It's an odd feeling to be cheering Sarah Steelman for doing the right thing. (Though I still have a wary eye out for an ulterior motive in her announcement that she has changed her mind about the ethanol mandate in Missouri.) She now opposes it.
Missouri requires that 10 percent of all gasoline be ethanol, and Steelman chose "a busy Springfield street side for her announcement that 'within 100 days of being elected Governor, I will do everything in my power to repeal the ethanol mandate in Missouri.'"
She opposes the mandate because "it has produced higher food prices and higher costs for farmers since going into effect January 1."
The Missouri Corngrowers Association, predictably, disagrees, but let me just say, before I present their side of it, that Mark Twain's observation is particularly apt here: "Tell me where a man gets his corn pone, and I'll tell you what his 'pinions is." Anyway, here's the corn growers' spin:
"Removing the ethanol requirement in Missouri would only increase prices at the pump for already hurting consumers."
The corngrowers tell us that using ethanol will save Missourians $285 million this year and over $2 billion over the next ten years.
Among progressives, some of us are for ethanol use, others are agin it. Ken Midkiff of the Missouri Sierra Club, in an op-ed piece that he wrote for the Joplin Globe, lays out the case against it (and, by the way, the case against drilling in ANWR).
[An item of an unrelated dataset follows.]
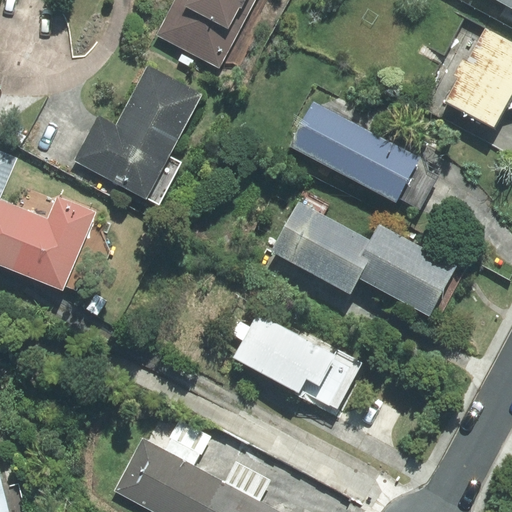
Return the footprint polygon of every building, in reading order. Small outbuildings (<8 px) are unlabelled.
[(221,69),(257,0),(175,0),(158,35),(221,69)] [(496,130),(511,100),(511,40),(487,27),(445,102),(496,130)] [(145,199),(202,93),(148,64),(115,126),(97,116),(73,160),(145,199)] [(290,144),(396,200),(399,197),(420,208),(437,174),(417,163),(421,156),(313,100),(290,144)] [(48,218),(0,198),(0,197),(15,159),(0,153),(0,262),(64,289),(95,212),(56,196),(48,218)] [(361,255),(370,238),(299,200),(272,250),(351,292),(360,276),(369,260),(361,255)] [(369,260),(360,276),(431,314),(457,264),(379,222),(370,238),(361,255),(369,260)] [(97,315),(105,300),(93,293),(85,308),(97,315)] [(353,358),(257,307),(233,353),(330,403),(353,358)] [(158,511),(206,511),(225,478),(143,435),(114,488),(158,511)] [(0,511),(7,511),(11,511),(0,467),(0,511)] [(286,511),(225,478),(206,511),(286,511)]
He's convincing. Read on past the Midkiff excerpt to see what McCaskill and Obama have to say on the ethanol question.
Pogo famously said "We have met the enemy and he is us."
That is where we find ourselves when it comes to the high price per gallon of gasoline (which seems to go up almost daily).
While it is only human to want to blame someone, such as "liberals and environmentalists," the fact is that we are all to blame. We have used oil and oil products, such as gasoline, as if there was no tomorrow.